Roberto Di Blasio (ss), Marco Porcelluzzi (ts), Simone Vincenzini (d)

Label / Distribution : Aut Records

D’abord considéré comme un solo du saxophoniste Roberto di Blasio, Aniello Perduto, l’agneau perdu à qui l’on devait le très poétique Cade La Neve Sovrana, Vicina è la Stella Lontana propose une nouvelle forme, en trio avec le batteur Simone Vincenzini au milieu d’une joute de saxophones. On la découvre dans « Amigdala » et son dédale rythmique où le soprano de Di Blasio tente d’échapper au ténor puissant et très directif de Marco Porcelluzzi. Dans cette configuration, Aniello Perduto galope, à la fois excité et apeuré, avant que « Ciglio » nous offre une nappe de saxophone visqueuse et entêtante où la batterie reste en retrait, comme engluée par le soudain tutti.
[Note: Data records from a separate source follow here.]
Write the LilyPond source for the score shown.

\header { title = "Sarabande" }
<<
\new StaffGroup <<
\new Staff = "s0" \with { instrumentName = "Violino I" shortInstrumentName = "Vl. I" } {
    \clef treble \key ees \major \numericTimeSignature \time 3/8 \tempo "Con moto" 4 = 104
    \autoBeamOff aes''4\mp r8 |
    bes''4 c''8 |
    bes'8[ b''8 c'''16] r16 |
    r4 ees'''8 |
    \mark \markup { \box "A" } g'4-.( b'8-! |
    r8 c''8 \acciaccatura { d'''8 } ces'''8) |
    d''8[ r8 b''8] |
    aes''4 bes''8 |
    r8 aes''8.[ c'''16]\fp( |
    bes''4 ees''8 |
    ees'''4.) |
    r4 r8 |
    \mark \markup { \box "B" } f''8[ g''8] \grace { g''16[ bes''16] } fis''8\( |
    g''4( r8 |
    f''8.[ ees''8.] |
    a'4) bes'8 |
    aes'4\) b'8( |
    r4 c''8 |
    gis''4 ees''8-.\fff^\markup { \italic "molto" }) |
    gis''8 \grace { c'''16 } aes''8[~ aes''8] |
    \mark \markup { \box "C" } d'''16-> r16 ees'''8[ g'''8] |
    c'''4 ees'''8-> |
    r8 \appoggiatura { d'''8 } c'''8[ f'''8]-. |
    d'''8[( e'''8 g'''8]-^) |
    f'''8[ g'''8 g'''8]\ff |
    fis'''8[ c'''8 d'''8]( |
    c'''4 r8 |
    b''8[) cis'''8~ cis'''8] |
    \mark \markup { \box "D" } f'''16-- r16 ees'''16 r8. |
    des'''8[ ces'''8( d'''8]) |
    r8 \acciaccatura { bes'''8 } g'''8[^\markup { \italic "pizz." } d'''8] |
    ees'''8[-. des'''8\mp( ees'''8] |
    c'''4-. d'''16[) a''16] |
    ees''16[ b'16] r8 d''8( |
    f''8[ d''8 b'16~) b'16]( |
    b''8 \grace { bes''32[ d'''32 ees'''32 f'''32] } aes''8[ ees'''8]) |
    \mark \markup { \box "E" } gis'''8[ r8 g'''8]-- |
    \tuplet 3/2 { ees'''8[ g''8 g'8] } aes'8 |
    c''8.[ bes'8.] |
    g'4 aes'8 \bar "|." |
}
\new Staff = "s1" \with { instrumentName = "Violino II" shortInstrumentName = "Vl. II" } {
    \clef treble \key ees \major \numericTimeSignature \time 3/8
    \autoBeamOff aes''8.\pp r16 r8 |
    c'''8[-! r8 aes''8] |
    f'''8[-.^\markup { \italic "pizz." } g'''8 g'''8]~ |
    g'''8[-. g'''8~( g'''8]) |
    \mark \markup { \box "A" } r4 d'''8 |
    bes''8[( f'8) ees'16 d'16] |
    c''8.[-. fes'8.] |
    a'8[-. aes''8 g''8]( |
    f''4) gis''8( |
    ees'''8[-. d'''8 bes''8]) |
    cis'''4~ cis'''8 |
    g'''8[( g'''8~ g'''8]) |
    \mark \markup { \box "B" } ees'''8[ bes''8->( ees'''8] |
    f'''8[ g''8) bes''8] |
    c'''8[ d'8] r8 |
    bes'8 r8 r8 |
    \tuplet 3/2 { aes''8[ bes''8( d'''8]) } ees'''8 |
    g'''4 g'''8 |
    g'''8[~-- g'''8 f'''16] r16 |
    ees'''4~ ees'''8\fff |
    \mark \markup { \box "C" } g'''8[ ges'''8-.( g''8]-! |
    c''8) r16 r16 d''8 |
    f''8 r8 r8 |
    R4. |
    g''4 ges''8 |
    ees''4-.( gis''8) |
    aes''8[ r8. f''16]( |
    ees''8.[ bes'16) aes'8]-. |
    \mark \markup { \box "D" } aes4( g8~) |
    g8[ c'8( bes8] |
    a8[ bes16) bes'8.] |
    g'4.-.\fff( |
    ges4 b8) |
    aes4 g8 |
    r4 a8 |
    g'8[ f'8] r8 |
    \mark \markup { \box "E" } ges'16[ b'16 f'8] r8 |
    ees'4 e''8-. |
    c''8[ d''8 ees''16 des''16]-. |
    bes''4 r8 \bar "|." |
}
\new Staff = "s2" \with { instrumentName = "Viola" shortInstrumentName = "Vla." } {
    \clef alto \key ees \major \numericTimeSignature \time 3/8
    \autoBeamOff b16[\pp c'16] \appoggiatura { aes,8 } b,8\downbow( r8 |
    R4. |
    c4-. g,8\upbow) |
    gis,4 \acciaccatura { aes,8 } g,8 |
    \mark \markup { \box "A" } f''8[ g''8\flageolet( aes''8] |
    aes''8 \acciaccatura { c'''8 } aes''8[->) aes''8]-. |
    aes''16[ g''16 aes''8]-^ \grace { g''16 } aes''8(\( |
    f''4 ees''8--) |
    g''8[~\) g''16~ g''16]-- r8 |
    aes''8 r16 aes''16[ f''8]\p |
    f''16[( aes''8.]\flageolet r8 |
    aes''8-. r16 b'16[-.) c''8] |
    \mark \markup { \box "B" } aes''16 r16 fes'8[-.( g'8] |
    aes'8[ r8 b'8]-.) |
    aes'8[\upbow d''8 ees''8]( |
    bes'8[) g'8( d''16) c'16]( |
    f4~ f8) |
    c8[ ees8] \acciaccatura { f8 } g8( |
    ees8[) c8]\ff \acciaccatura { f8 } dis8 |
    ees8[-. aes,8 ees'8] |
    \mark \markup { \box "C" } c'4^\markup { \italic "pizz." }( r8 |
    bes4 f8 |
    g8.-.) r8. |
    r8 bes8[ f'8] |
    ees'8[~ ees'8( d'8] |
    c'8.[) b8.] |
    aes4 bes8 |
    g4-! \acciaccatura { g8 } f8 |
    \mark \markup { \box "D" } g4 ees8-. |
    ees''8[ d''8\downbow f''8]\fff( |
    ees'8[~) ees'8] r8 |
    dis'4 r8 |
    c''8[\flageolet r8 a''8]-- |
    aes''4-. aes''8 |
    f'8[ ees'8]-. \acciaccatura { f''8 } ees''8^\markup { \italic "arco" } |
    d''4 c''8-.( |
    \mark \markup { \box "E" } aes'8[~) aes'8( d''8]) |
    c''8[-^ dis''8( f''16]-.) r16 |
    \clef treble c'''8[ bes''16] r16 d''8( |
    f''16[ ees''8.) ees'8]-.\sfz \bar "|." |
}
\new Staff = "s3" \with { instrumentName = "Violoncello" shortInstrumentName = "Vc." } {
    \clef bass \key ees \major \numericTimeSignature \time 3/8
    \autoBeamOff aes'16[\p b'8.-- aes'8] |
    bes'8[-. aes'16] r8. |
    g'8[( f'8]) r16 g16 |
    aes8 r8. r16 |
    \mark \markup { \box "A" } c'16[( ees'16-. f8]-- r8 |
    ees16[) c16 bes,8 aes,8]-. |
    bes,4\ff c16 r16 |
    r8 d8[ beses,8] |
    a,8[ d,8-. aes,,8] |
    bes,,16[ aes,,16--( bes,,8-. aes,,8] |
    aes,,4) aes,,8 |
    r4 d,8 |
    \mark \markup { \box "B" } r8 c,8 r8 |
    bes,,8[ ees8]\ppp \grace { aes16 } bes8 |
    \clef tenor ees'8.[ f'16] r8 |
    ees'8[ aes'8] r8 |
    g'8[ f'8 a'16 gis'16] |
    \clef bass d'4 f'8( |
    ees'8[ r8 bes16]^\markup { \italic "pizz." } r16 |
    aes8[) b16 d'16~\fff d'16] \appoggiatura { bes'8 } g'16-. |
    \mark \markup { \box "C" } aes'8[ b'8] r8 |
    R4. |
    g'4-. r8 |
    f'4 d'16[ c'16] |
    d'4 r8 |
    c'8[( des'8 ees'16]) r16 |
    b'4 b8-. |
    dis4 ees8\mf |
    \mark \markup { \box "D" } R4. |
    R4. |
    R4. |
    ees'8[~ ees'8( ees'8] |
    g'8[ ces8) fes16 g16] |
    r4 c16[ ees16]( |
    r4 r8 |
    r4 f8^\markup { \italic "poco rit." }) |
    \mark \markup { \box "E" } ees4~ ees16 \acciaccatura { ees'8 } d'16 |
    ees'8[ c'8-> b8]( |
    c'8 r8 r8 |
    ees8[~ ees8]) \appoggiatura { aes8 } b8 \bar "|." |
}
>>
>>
L’atmosphère est primordiale dans ce disque d’une jeune garde transalpine rassemblée à Udine. Elle est faite d’instantanés, de courts morceaux où le saxophone mène la marche, même si, comme dans « Pallardo », la batterie, d’un geste martial, conduit les soufflants dans une esthétique qu’on croirait héritée du free des années 70, celui de Black Saint ou d’autres labels mythiques italiens. La batterie de Vincenzini s’adapte à ce que proposent ses camarades. Dans « Nulla », il rompt le propos monochrome par des trouvailles de tambours et d’objets parsemés, donnant à l’ensemble un climat de lutte lointaine et étouffée mais présente, notamment lorsqu’une lame de fond souterraine vient s’en mêler et tout redistribuer. C’est la musique d’un film immobile, une animation invisible aux seuls yeux.

Publié par le label germano-italien Aut Records, spécialisé dans les projets aux franges des expressions, Aniello Perduto est un projet étrange et fascinant dont la pochette dessinée offrait déjà de nombreuses pistes. Le trio va chercher le mouvement et le naturel jusque dans l’apparent immobilisme, faisant de la stridence un explorateur des profondeurs (« Aria di Vetro »). Le pouvoir d’imagination du petit agneau n’est pas perdu pour tout le monde. Il s’inscrit durablement dans l’improvisation européenne.